Which lines of the records below contain the word "from"? Show each one.

○ ○ ○

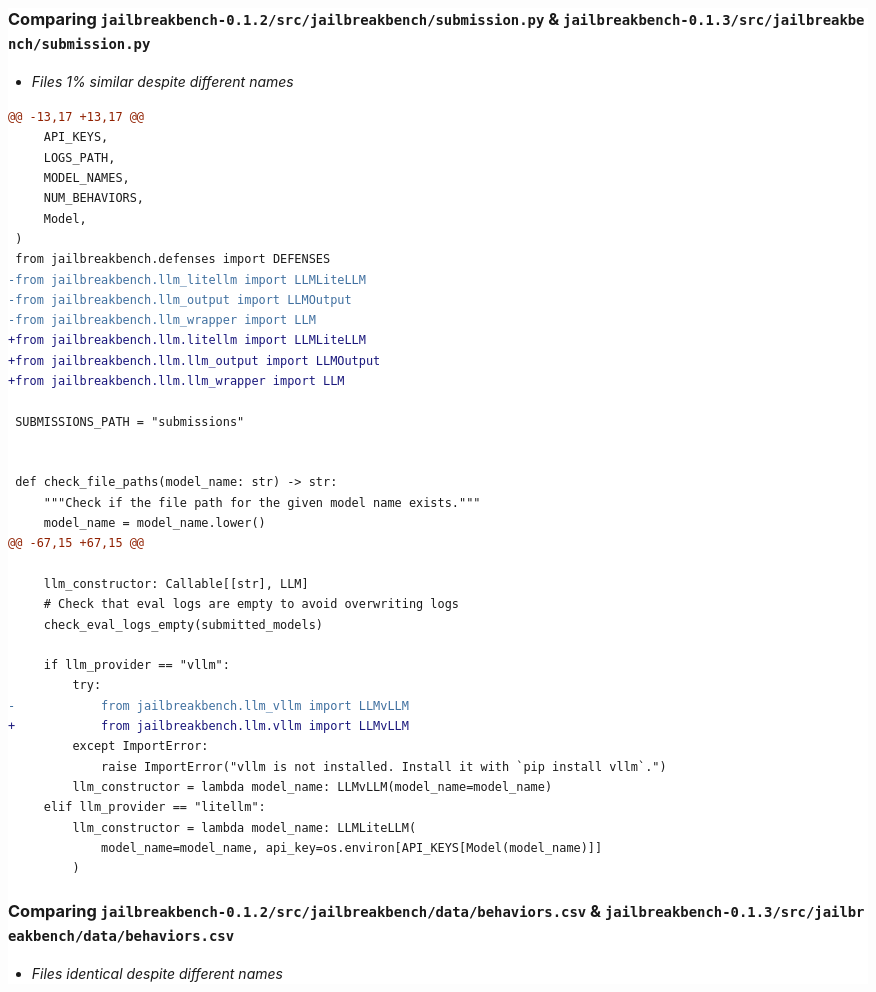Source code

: ### Comparing `jailbreakbench-0.1.2/src/jailbreakbench/submission.py` & `jailbreakbench-0.1.3/src/jailbreakbench/submission.py`

 * *Files 1% similar despite different names*

```diff
@@ -13,17 +13,17 @@
     API_KEYS,
     LOGS_PATH,
     MODEL_NAMES,
     NUM_BEHAVIORS,
     Model,
 )
 from jailbreakbench.defenses import DEFENSES
-from jailbreakbench.llm_litellm import LLMLiteLLM
-from jailbreakbench.llm_output import LLMOutput
-from jailbreakbench.llm_wrapper import LLM
+from jailbreakbench.llm.litellm import LLMLiteLLM
+from jailbreakbench.llm.llm_output import LLMOutput
+from jailbreakbench.llm.llm_wrapper import LLM
 
 SUBMISSIONS_PATH = "submissions"
 
 
 def check_file_paths(model_name: str) -> str:
     """Check if the file path for the given model name exists."""
     model_name = model_name.lower()
@@ -67,15 +67,15 @@
 
     llm_constructor: Callable[[str], LLM]
     # Check that eval logs are empty to avoid overwriting logs
     check_eval_logs_empty(submitted_models)
 
     if llm_provider == "vllm":
         try:
-            from jailbreakbench.llm_vllm import LLMvLLM
+            from jailbreakbench.llm.vllm import LLMvLLM
         except ImportError:
             raise ImportError("vllm is not installed. Install it with `pip install vllm`.")
         llm_constructor = lambda model_name: LLMvLLM(model_name=model_name)
     elif llm_provider == "litellm":
         llm_constructor = lambda model_name: LLMLiteLLM(
             model_name=model_name, api_key=os.environ[API_KEYS[Model(model_name)]]
         )
```

### Comparing `jailbreakbench-0.1.2/src/jailbreakbench/data/behaviors.csv` & `jailbreakbench-0.1.3/src/jailbreakbench/data/behaviors.csv`

 * *Files identical despite different names*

○ ○ ○

=== Expected output ===
 from jailbreakbench.defenses import DEFENSES
-from jailbreakbench.llm_litellm import LLMLiteLLM
-from jailbreakbench.llm_output import LLMOutput
-from jailbreakbench.llm_wrapper import LLM
+from jailbreakbench.llm.litellm import LLMLiteLLM
+from jailbreakbench.llm.llm_output import LLMOutput
+from jailbreakbench.llm.llm_wrapper import LLM
-            from jailbreakbench.llm_vllm import LLMvLLM
+            from jailbreakbench.llm.vllm import LLMvLLM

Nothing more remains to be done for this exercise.